Solos vivos ou a morte desertificada

Se “nós somos aquilo que o solo faz de nós”, como ensinou a mestre Ana Primavesi, então tudo passa pela forma como nos relacionamos com o solo, com sua regeneração e conservação: o pão, o dinheiro, a água, a vida em si, toda a culpa, o perdão, as lutas, a resistência, a esperança, a memória, os sonhos sonhados aqui na Terra…

Portanto, somos espelho do que fazemos no solo. Toda dor do tamanho de uma pandemia, todo respeito à ciência e toda fé, tudo passa pela regeneração e conservação do solo fértil. O Inferno é o solo desertificado. Na floresta, as mortes alimentam a vida. Sempre é possível enxergar na morte a possibilidade de fortalecer a vida. Mas num deserto que era floresta, as mortes se tornam em vão, vazias. E as mortes não deveriam nunca ser em vão.

Acredito que nossa existência aqui na Terra depende da nossa luta para que ela seja um lugar melhor. E para que após a pandemia tenhamos algum aprendizado e evolução, temos urgentemente que olhar para a terra com mais atenção, respeito e consciência, a começar pela certeza de que sem floresta em pé não existe sequer a luta por justiça, saúde e liberdade.

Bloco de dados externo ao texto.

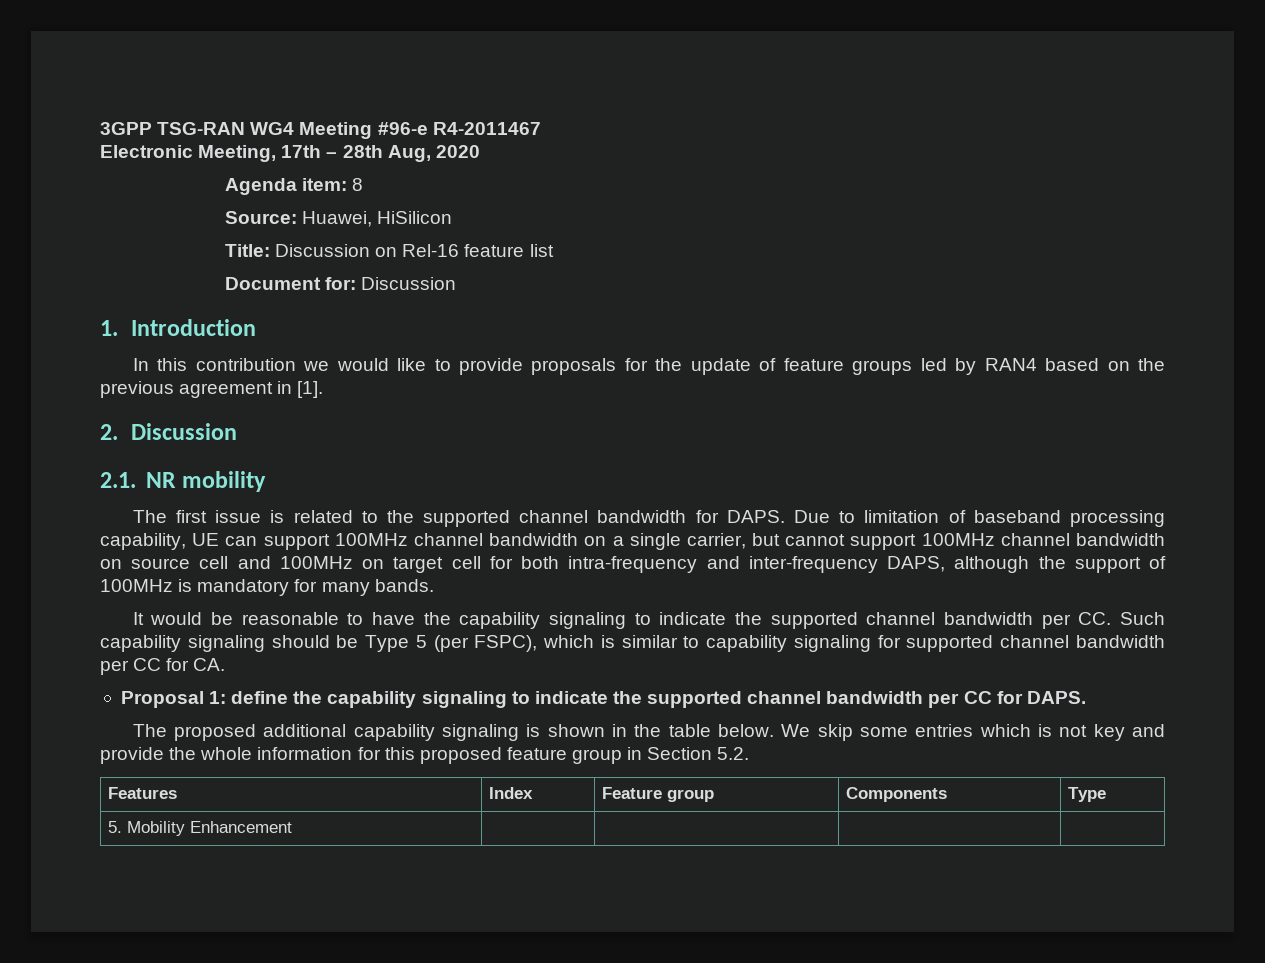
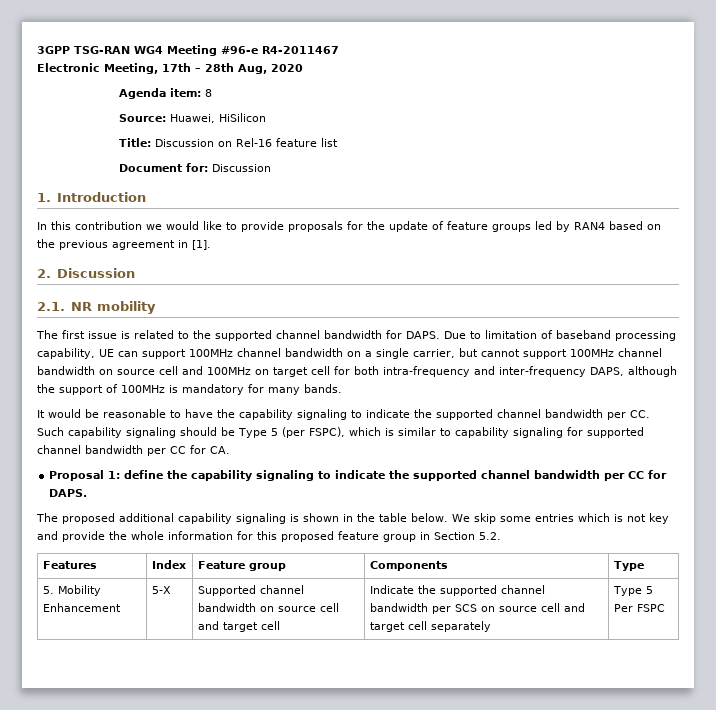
(293, 827) | | | -> [151,586,171,594] [197,585,304,596] [197,603,339,612] [197,621,280,632] [369,585,545,596] [369,603,585,614] [369,621,491,632] [612,586,653,596] [613,604,665,612] 5-X | Supported channel bandwidth on source cell and target cell | Indicate the supported channel bandwidth per SCS on source cell and target cell separately | Type 5 Per FSPC

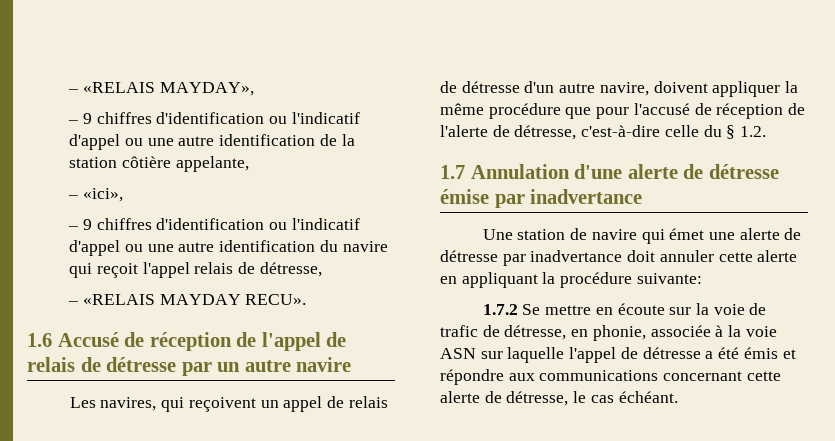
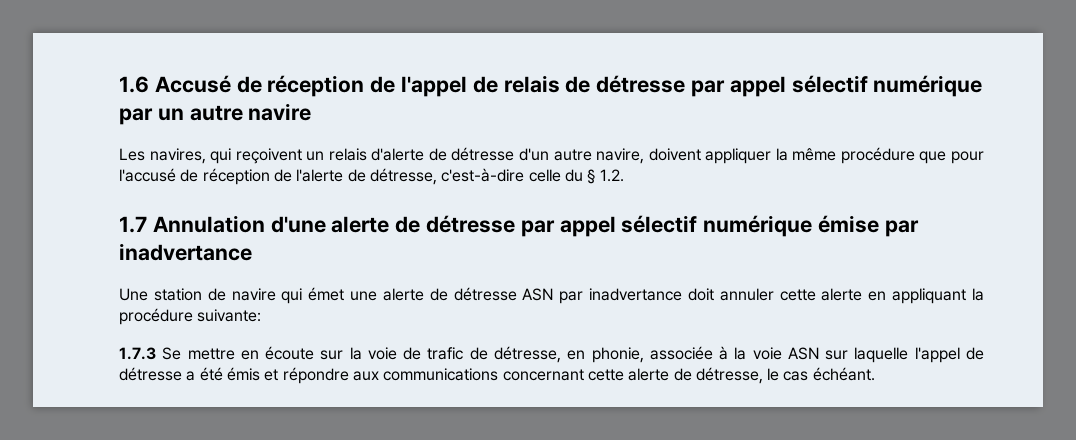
[68,82,254,96] [68,112,360,124] [69,134,355,150] [69,156,249,172] [68,188,123,202] [68,218,360,230] [69,240,388,256] [69,262,322,278] [68,294,307,305] – «RELAIS MAYDAY», // – 9 chiffres d'identification ou l'indicatif d'appel ou une autre identification de la station côtière appelante, // – «ici», // – 9 chiffres d'identification ou l'indicatif d'appel ou une autre identification du navire qui reçoit l'appel relais de détresse, // – «RELAIS MAYDAY RECU». // -> (119, 84) none
(212, 369) none -> [729,75,983,97] [119,108,153,125] appel sélectif numérique par
[283,396,388,412] appel de relais -> [328,148,425,161] relais d'alerte
(779, 171) none -> [520,215,813,237] par appel sélectif numérique
(498, 256) none -> [522,288,554,301] ASN
[482,304,518,315] 1.7.2 -> [119,347,156,360] 1.7.3

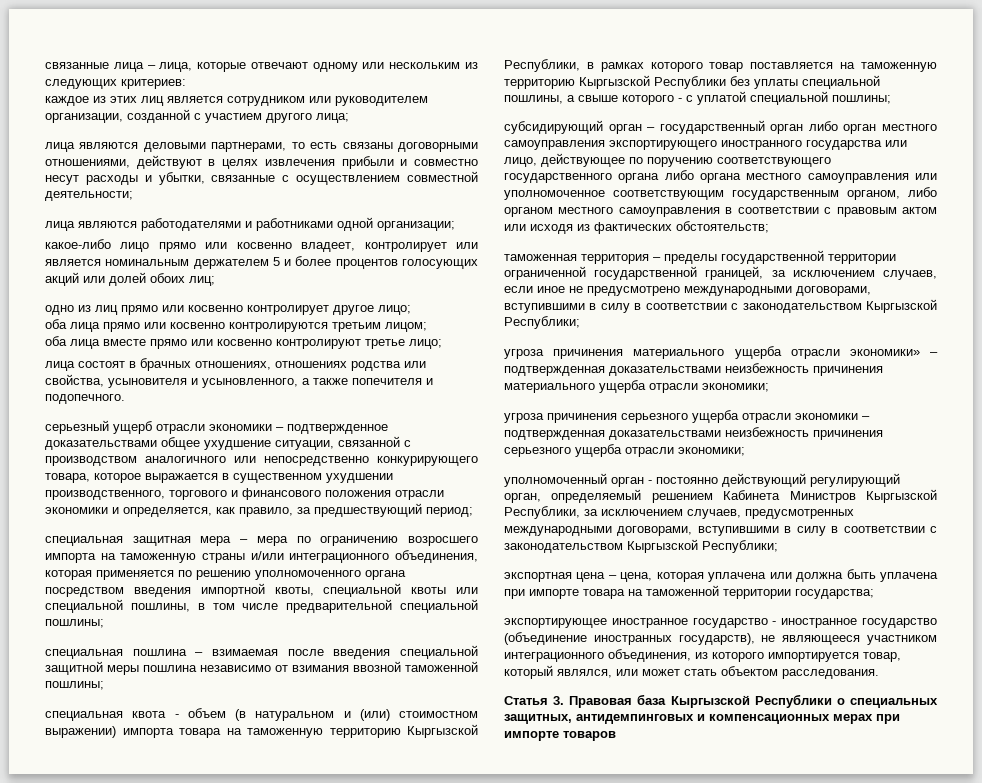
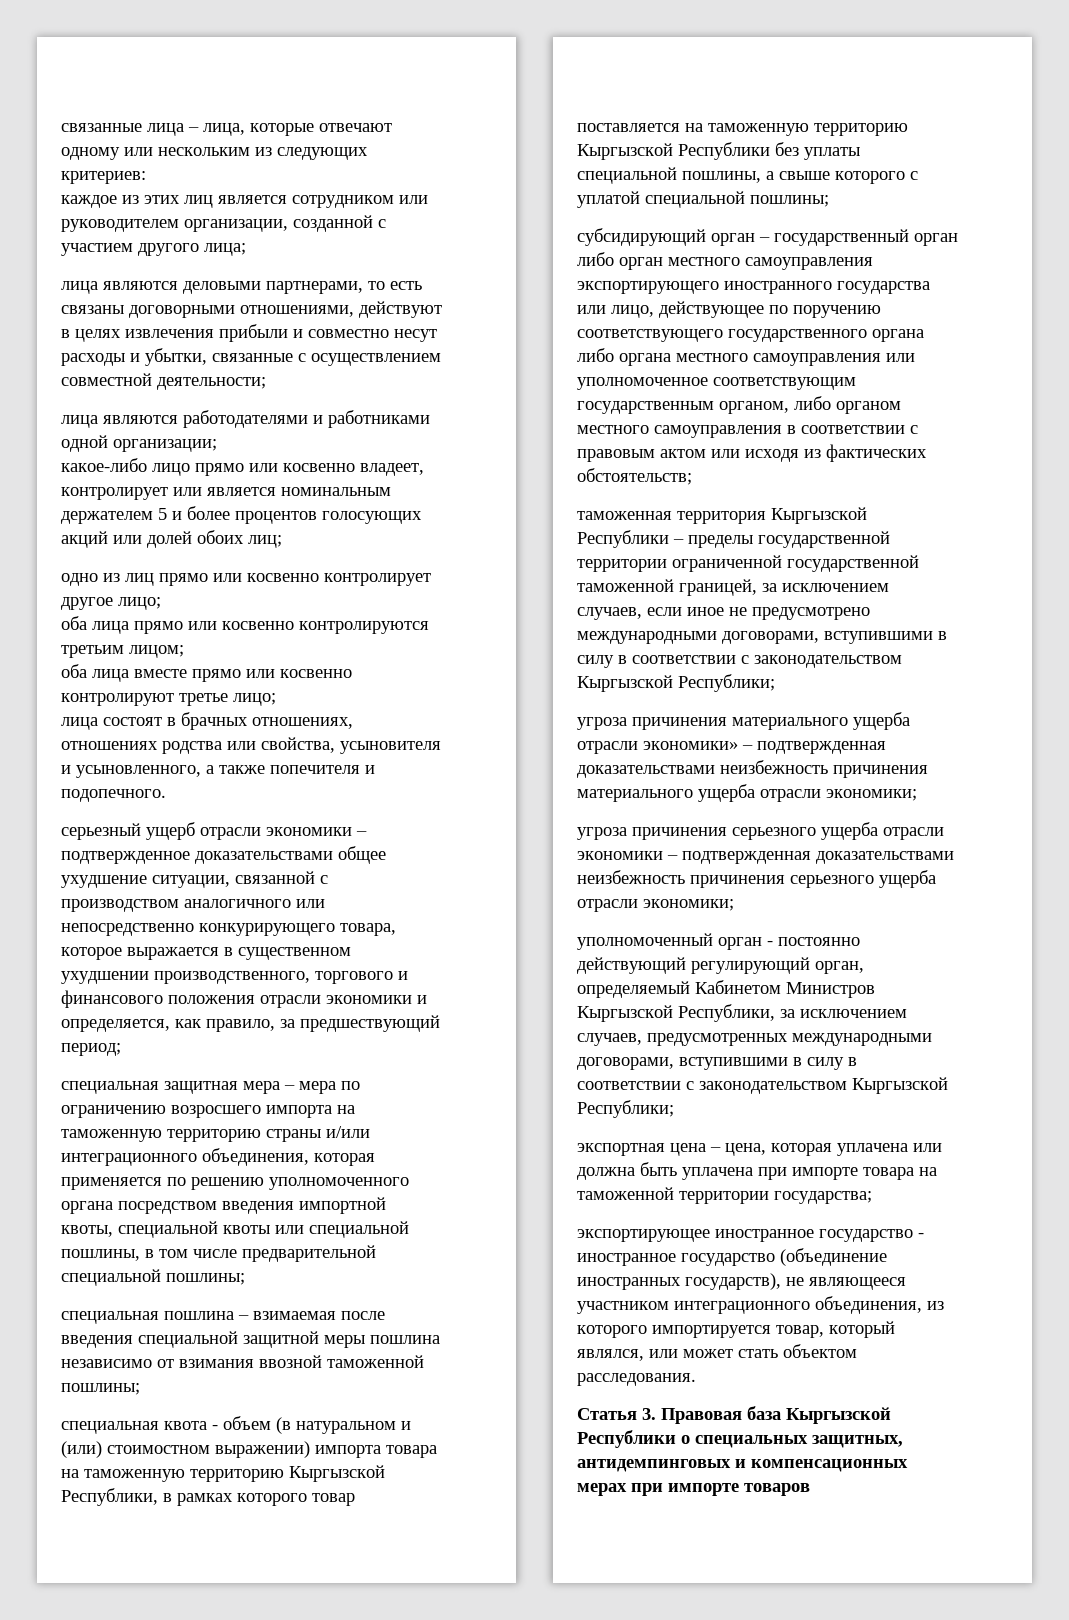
(197, 558) none -> [167,1129,261,1142] территорию
[678,98,682,102] - -> (905, 177) none
(649, 259) none -> [771,507,867,524] [577,530,669,548] Кыргызской Республики
(698, 273) none -> [577,579,674,592] таможенной
[651,490,781,503] решением Кабинета -> [695,980,781,994] Кабинетом

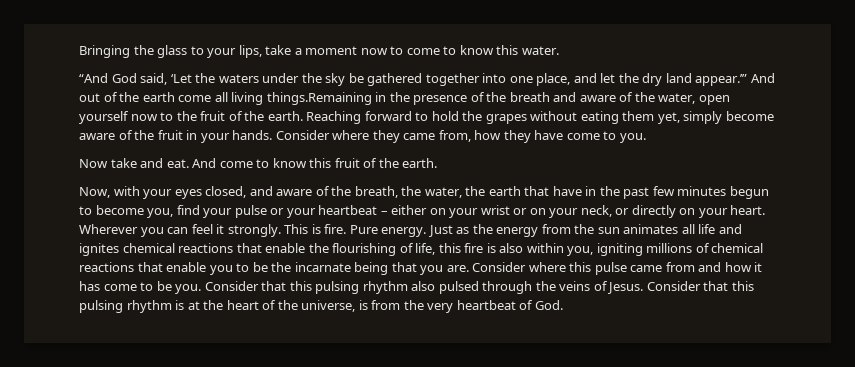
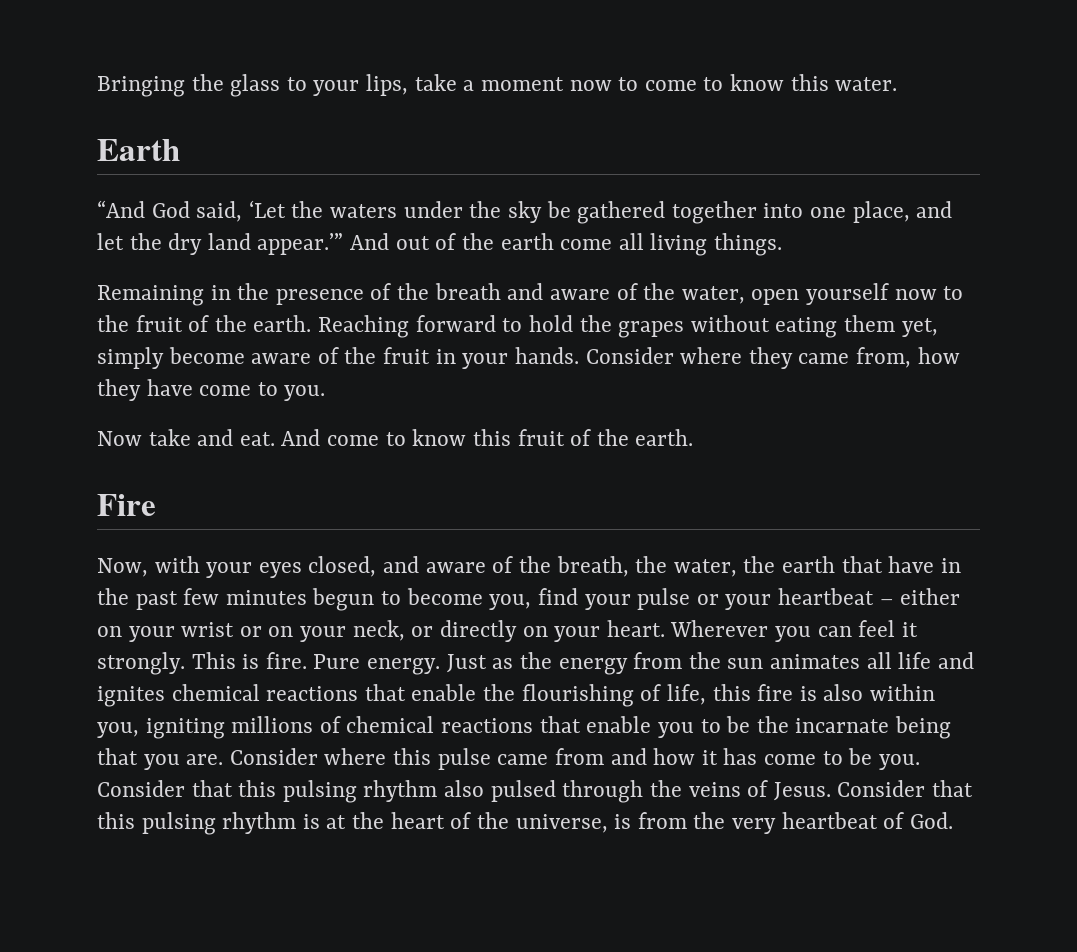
(559, 50) none -> [97,139,180,161] // Earth
[266,92,372,105] things.Remaining -> [713,233,782,256] [97,285,204,306] things. // Remaining
(438, 163) none -> [97,494,156,516] // Fire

A Sintropia não é a única ferramenta e nem o único método ou linha de agricultura ecológica, obviamente. Como diz o professor Fernando Rabello, a melhor agricultura é toda aquela que caminha para o aumento da vida, e o solo sempre é o critério de verificação desse melhoramento. Mas independente dos vários métodos existentes, aqui foi a Sintropia que nos despertou a vontade e a disposição de botar a mão na terra e plantar milhares de árvores.

Nela colocamos muita fé, foco e trabalho. Através dela, tenho conseguido entender e reunir as diferentes etapas da minha vida até aqui, a militância social, a arte e o amor pela natureza e seus mistérios. O sentido de futuro e a construção de sonhos alcançáveis vão se consolidando a cada dia de trabalho, e isso é nutrição e saúde para a nossa mente e nossa alma. Afinal, como afirmou um dia o genial Namastê Messerschmidt, “A Revolução será Agroflorestal”!

* Vicente Guindani é professor, músico e agricultor familiar, entusiasta da agricultura familiar e sintrópica. Responsável pela Florestaria Tarumin, em Gravataí/RS.